The transition is always presented as if it is prima facie the refined and evolved state of things that warrants no investigation other than superficial praise followed with dogmatic platitudes.  But has this transition away from the “barbarous relic” money system actually made mankind more refined and evolved, or has it instead plunged mankind into an even more heightened and efficient state of barbarism?

One encounters additional blank pages when searching for any attempt at correlating the evolution and spread of fiat money to the prevalence and severity of war.  A collective learned silence descends when attempting to identify why it is, as money evolves, that war become more ideological, destructive, widespread, and prolonged.  We are all familiar with the endless adulations describing the global spread of “democracy”, but why is it so many are unwilling converts and it became imperative to spread “democracy” via war and regime change?  And closer to home, as our own nation “evolves” from a Constitutional Republic into pure “democracy”, how is it we as “citizens” feel more and more disenfranchised rather than empowered despite even greater doses of “democracy” at home?

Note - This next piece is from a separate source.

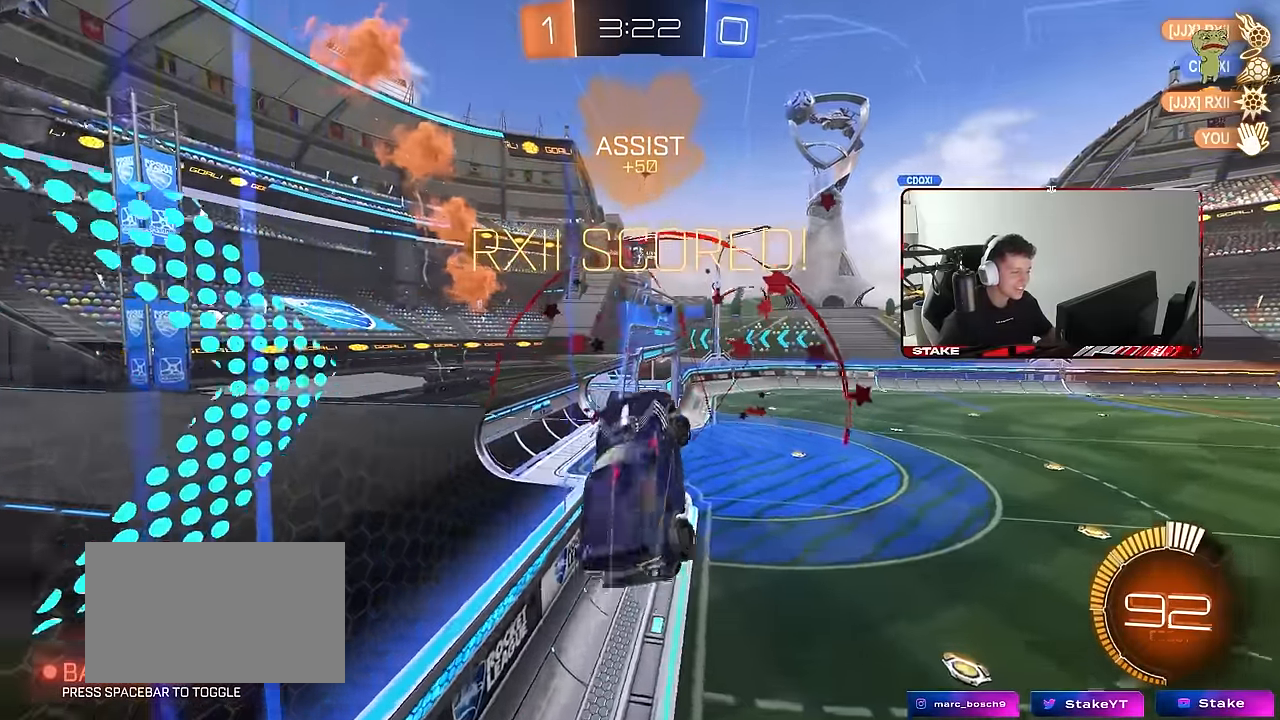
{"keys": ["a", "shift"], "mouse": [], "events": [[100, "w", "up"], [233, "s", "down"], [333, "mouse_left", "up"], [367, "d", "up"], [417, "s", "up"], [467, "a", "down"]]}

This essay attempts to identify the defining events that facilitated and enabled the West’s transition to a fiat based money system, examines cause and effect between the evolution of money and the prevalence and severity of war, and binds together money evolution with the history of warfare by demonstrating cause and effect between money’s evolution, the rise and necessity of endless war, and the inevitable transition from “citizens” to subjects.

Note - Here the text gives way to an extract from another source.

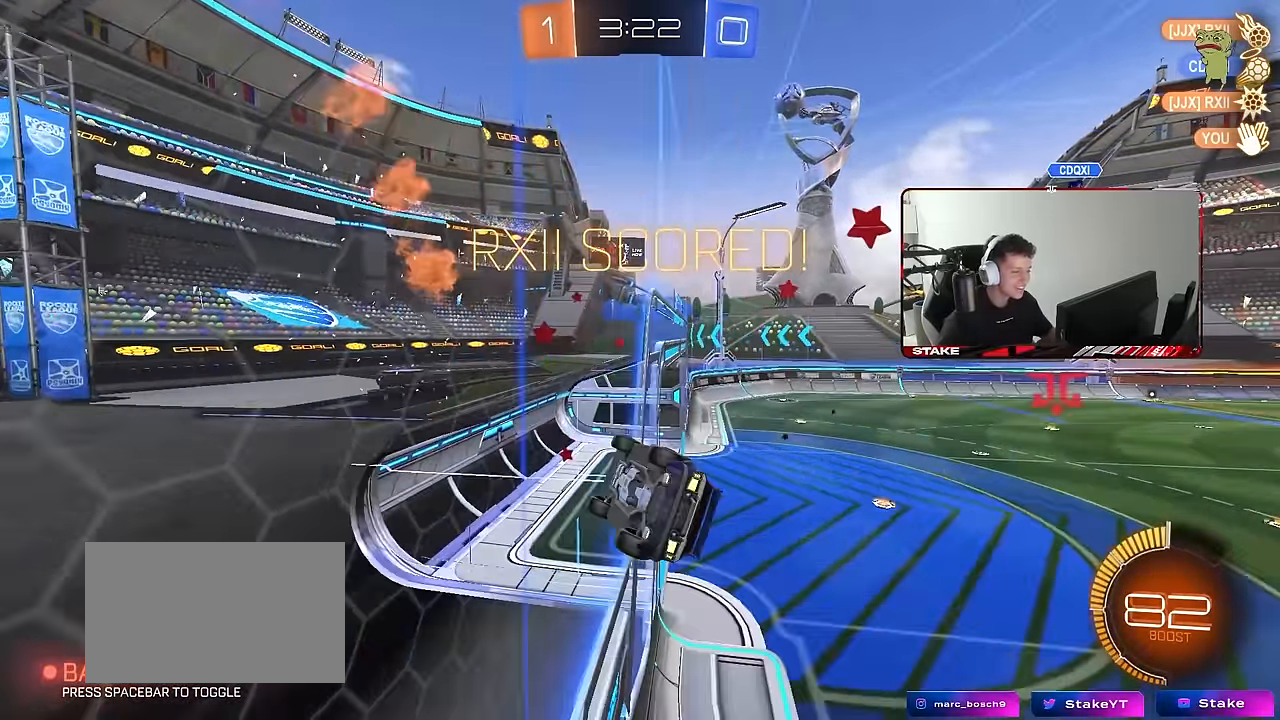
{"keys": ["a", "s", "shift"], "mouse": [], "events": [[17, "s", "down"], [67, "a", "up"], [117, "s", "up"], [200, "mouse_right", "down"], [300, "mouse_right", "up"], [383, "a", "down"], [483, "s", "down"]]}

Physical Money, the Limits of War, and the Ancient World

For centuries following the Dorian Invasion, the Greek peninsula in the context of contemporaneous civilizations was of minor influence.  Limited wars between city states, the rise and fall of tyrants within these city states, a Lawgiver here and there, and a steady outflow of residents to the Mediterranean and Black Sea colonies were the main stories for 600 years until a rich silver deposit was discovered in southern Attica.  The wealth derived from these mines was initially distributed to the citizens and used for the great public building projects we see still standing today.  The flow of silver was also used to not only hold the Persians at bay and confine them to Ionia – and thus preserve Western Civilization as we know it today – but to also purchase slaves to work the silver mines, purchase imported goods, produce manufactured wares for export, commission triremes to transport manufactured wares, and hire highly paid rowers to man the triremes.  Trade and prosperity flourished and the Greek world rose quickly in the context of comparative global civilizations, all due to the abundant supply and liberal distribution of silver.

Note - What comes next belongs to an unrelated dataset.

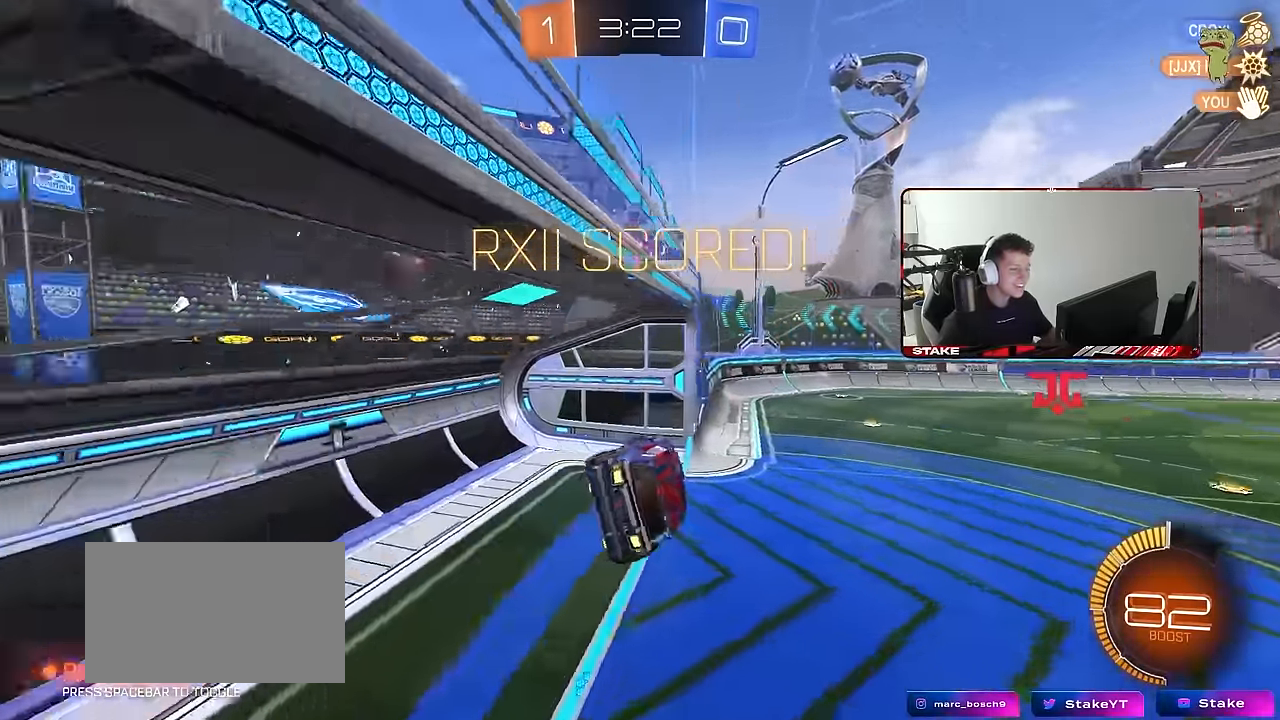
{"keys": ["w"], "mouse": [], "events": [[117, "shift", "up"], [167, "a", "up"], [167, "s", "up"], [217, "d", "down"], [267, "w", "down"], [317, "d", "up"]]}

Then in 483 BC, soon after the discovery of a particularly rich silver deposit, the Athenian archon Themistocles convinced his fellow citizens to commission 200 triremes to fight the Persians and in 479 BC the Greek confederacy defeated Persia once and for all at the Battle of Plataea.  Rid of the Persian menace, fresh off defeating the world’s most formidable military force, and armed with 200 triremes with nothing to do, that silver now went more and more into Athenian empire building throughout the Aegean.  The cycle of conquest funded with silver was set – newly mined silver went into funding expeditions of conquest, tribute was extracted from the vanquished and flowed into Athens, and the combined silver from mined and tribute went to defending the city against jealous rivals and towards mounting even larger expeditions of conquest to extort even more tribute.  That is, until the reliable source of silver from the mines began to run out.